Javier Torrente actually started his professional coaching career as a fitness specialist. He worked with age level teams in the Newell’s Old Boys set-up and then got offered promotion to working with the first team squad at Atlas in Mexico when a vacancy arose and Bielsa, then Atlas’ Director of Football, hired him.

Torrente was therefore not a player under Bielsa, or a tactical or technical coach. His background in fitness may point to why he’s developed his own sense of how football can be played, more direct, more counter-attacking. That’s not say that Bielsa isn’t an influence on him. In this excellent piece on Coaches’ Voice, it’s clear that Torrente learned a lot from Bielsa while following him to a host of clubs and the Argentinian national team, both in terms of application and work ethic and also the creation of training drills.

Torrente’s first job as head coach was at Cerro Porteño in Paraguay.

He told Coaches’ Voice:

The first few days, people were expecting to see something similar to what Marcelo promotes. The ‘Bielsa stamp’, like is said about all of us who have worked with him. In football, though, you can’t coach using someone else’s little book. In the end, copies don’t work.

But, despite learning how to coach, Torrente seems not to have borrowed what to coach.

That doesn’t mean to say there aren’t things I do in a similar way to Marcelo, but in others I distance myself because my characteristics are different. It would be an enormous lack of respect on my part to want to compare myself with Marcelo. You just have to look at where he has got to and what he has achieved.

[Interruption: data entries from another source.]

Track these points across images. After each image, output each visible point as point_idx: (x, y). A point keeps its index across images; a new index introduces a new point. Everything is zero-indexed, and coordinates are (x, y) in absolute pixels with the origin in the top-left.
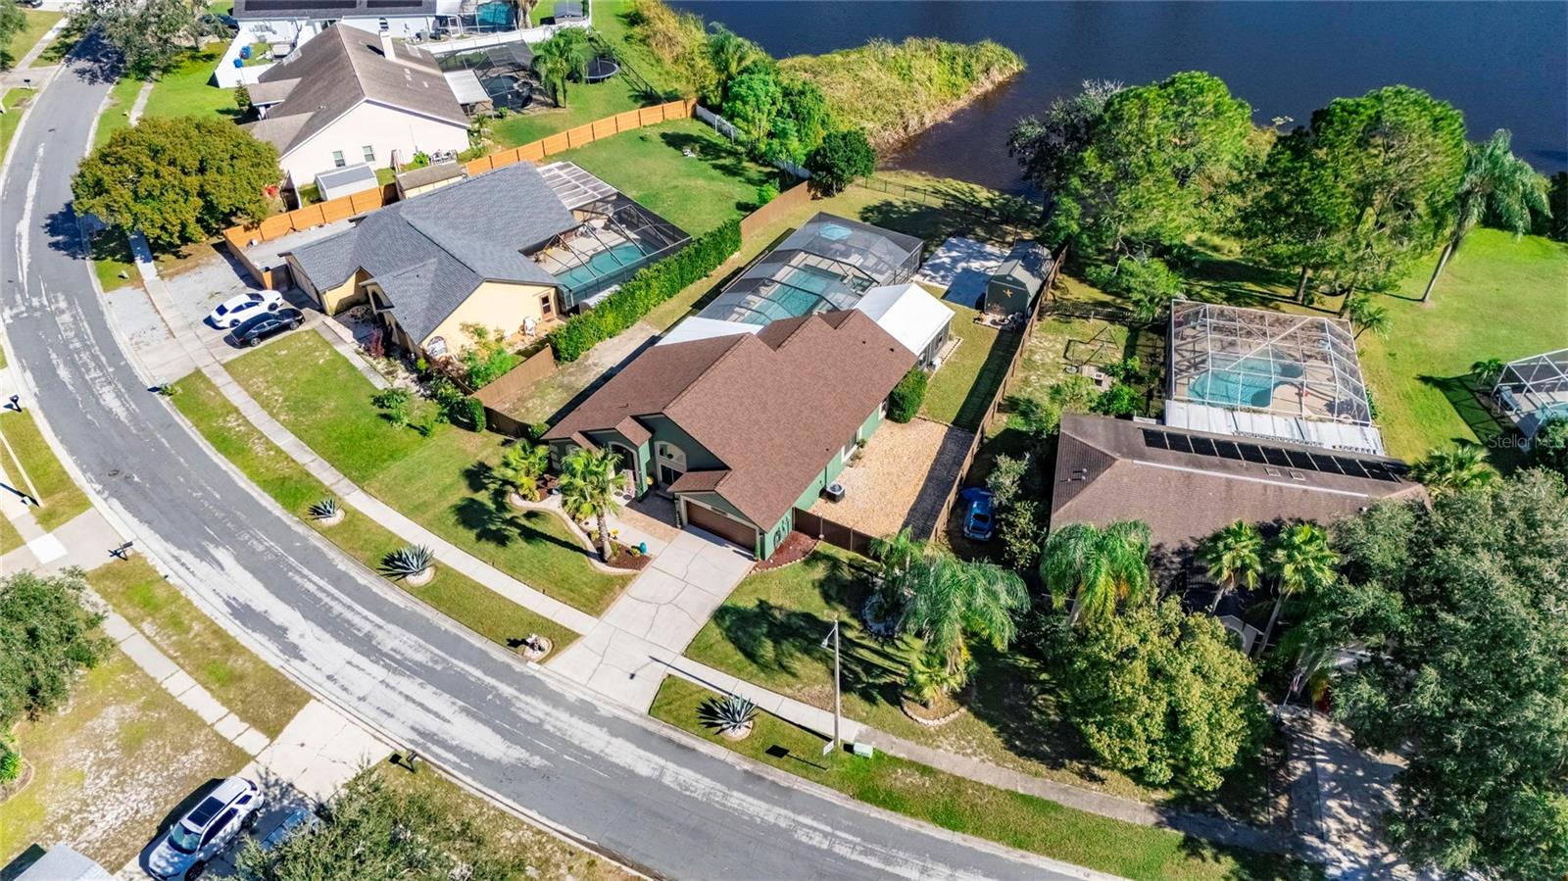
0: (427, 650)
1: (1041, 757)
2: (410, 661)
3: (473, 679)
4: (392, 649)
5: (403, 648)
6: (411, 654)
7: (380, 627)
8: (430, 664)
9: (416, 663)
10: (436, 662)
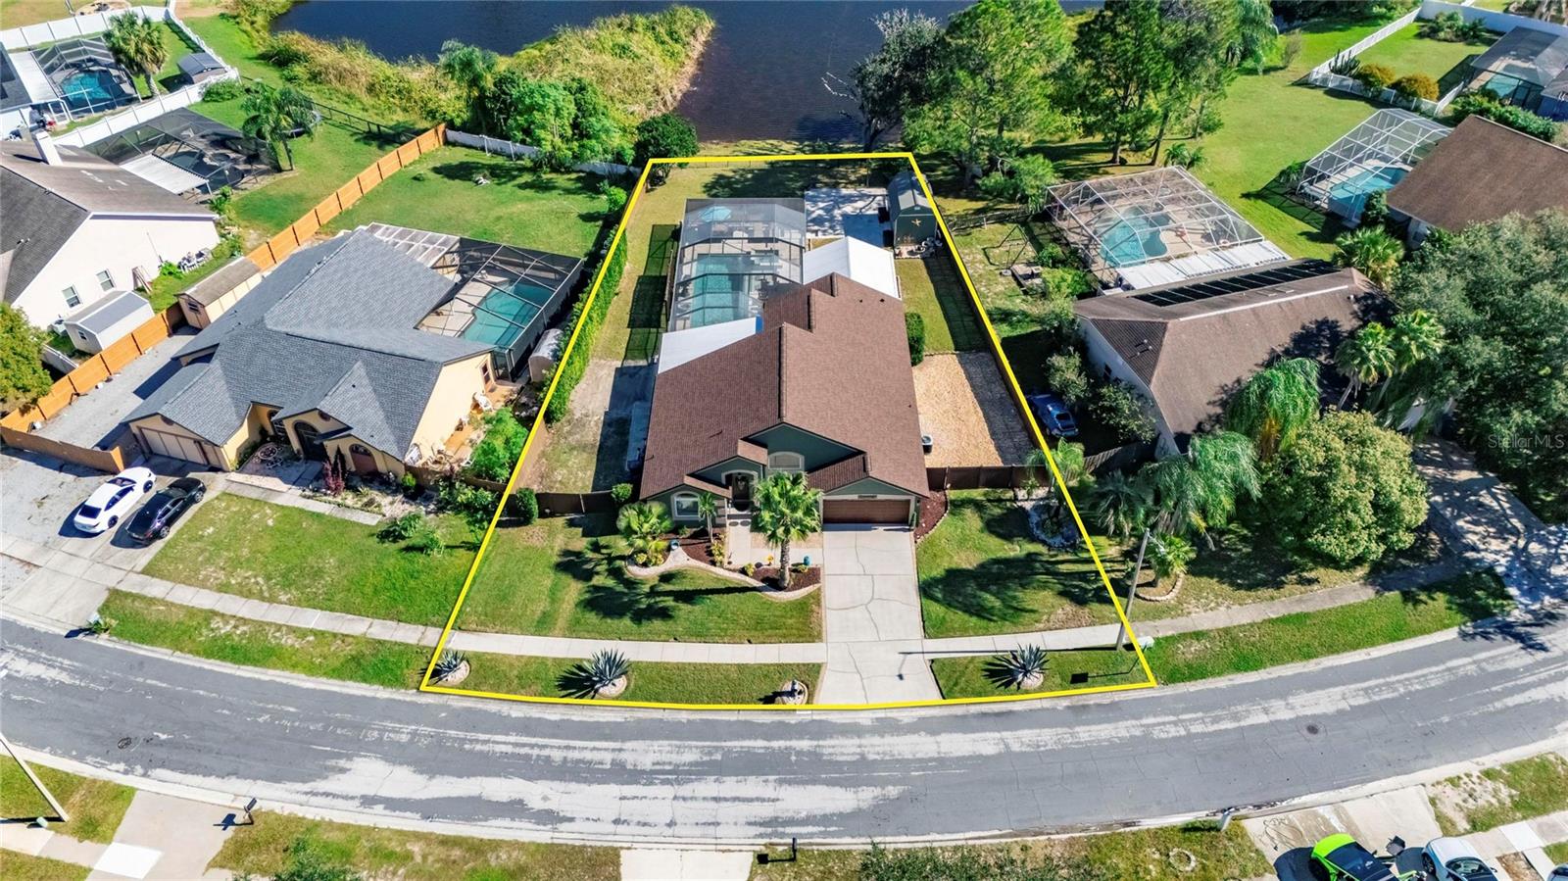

There may be a tacit acknowledgement here that Bielsa’s style is so difficult to coach that while his methodology, his drills and analysis for example, may be transferrable, it’s not necessarily a great idea to try to apply his style consistently.

Interestingly, Torrente then rejoined Bielsa at Marseille, after several years making his own way as a head coach. He then left to take over at Once Caldas, and that and his following roles are the jobs that we can see on our map.

Of course, all the above coaches have held roles at a huge array of clubs. While Matías Almeyda and Sampaoli, a follower of Bielsa but one who never played for him, are averaging over 1.50 points per game in their respective careers, Torrente is at 1.27 since leaving Bielsa at Marseille, while Bielsa himself is averaging 1.44 (not including national team roles). But these differences cannot be explained by style, or even application of style, given the huge variety of clubs under consideration, from River Plate and Marseille and Sevilla, to San Jose and Emelec and Beerschot.

But it is interesting to see how a coach so closely aligned with Bielsa professionally, and one who clearly holds him in huge esteem, is rather unusual in how much he diverges stylistically. Javier Torrente may have learned a lot from Bielsa, but he doesn’t feel the need or want to follow his approach.